Freunde, im ernst? Geht’s noch? Es gibt in diesen beschissenen Zeiten vieles über das man sich aufregen kann, spazierende Familien sollten nicht dazu gehören. Wir alle wünschen uns Normalität zurück und müssen uns dennoch weiter zusammenreißen um die Misere gemeinsam in den Griff zu bekommen. Gemeinsam – darauf kommt es letztlich an. Nur wenn wir zusammenhalten und uns an die notwendigen Maßgaben halten, können wir dieses Jammertal irgendwann im Laufe des Jahres wieder verlassen. Gegeneinander wird es mit Sicherheit noch länger dauern…darauf gebe ich Euch Brief und Siegel. Ein beständiges “Über das Ziel hinausschießen”, kollektive Hysterie und der Verlust jeden Maßes, treibt uns nur auseinander und fort von jeder Lösung.
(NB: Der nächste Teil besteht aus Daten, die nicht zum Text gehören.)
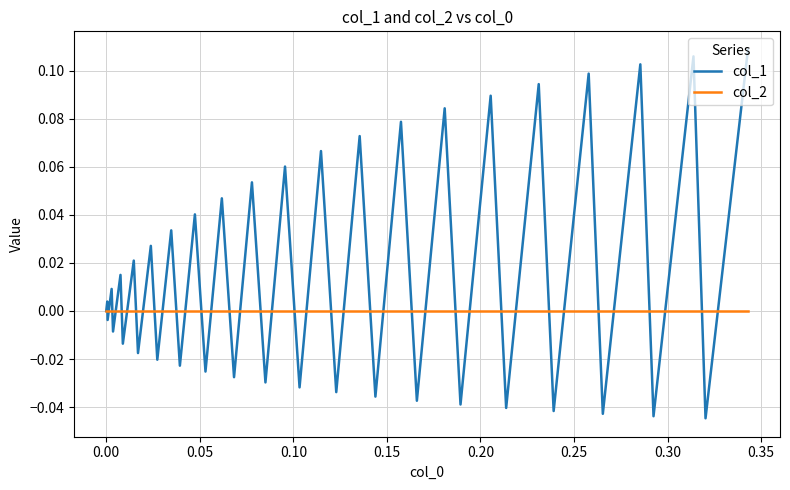

List the series in order of their peak value, highest first.

col_1, col_2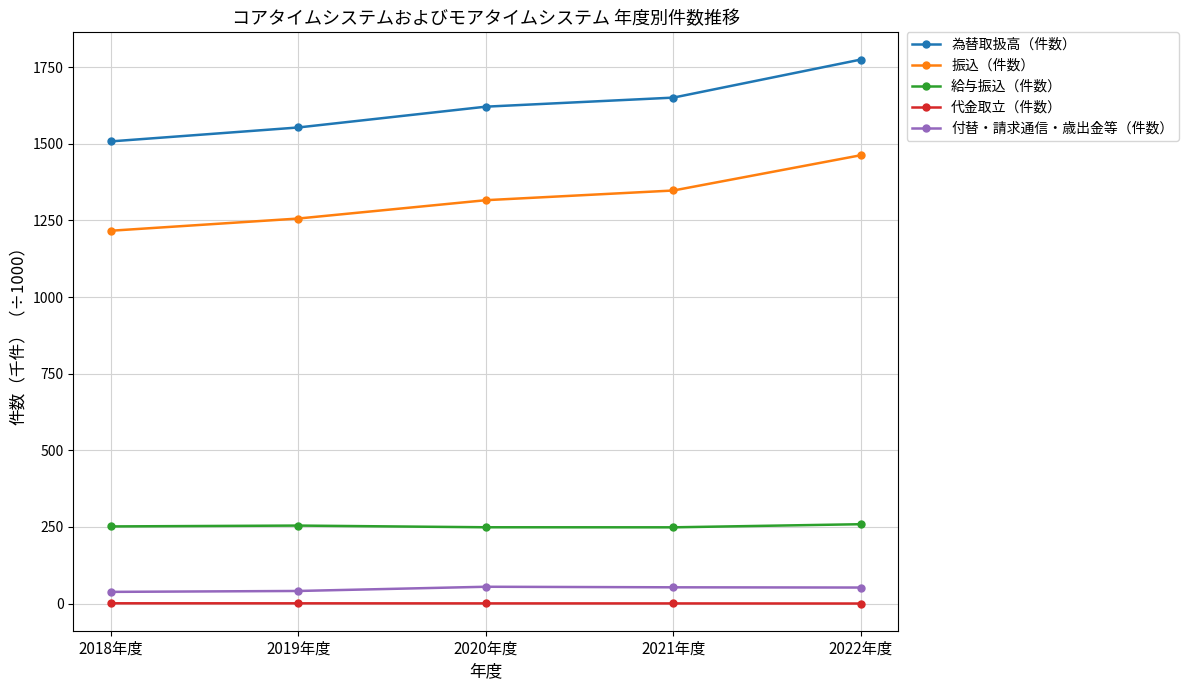

True or false: 給与振込（件数） has a value of 254.6 at 2019年度.

True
Doch keine Sorge, liebe teuflische Familienausflügler, auch diese infernalische Sau ist sicher alsbald durchs Dorf getrieben – das Casting für den nächsten Endgegner läuft bereits. Heiße Chancen auf eure Nachfolge haben bislang Senioren, die in der Schlange vor der Apotheke zur Ausgabe der FFP2-Masken zu eng beieinander stehen. Doch jetzt entschuldigt mich, ich muss schon mal den Scheiterhaufen vorheizen.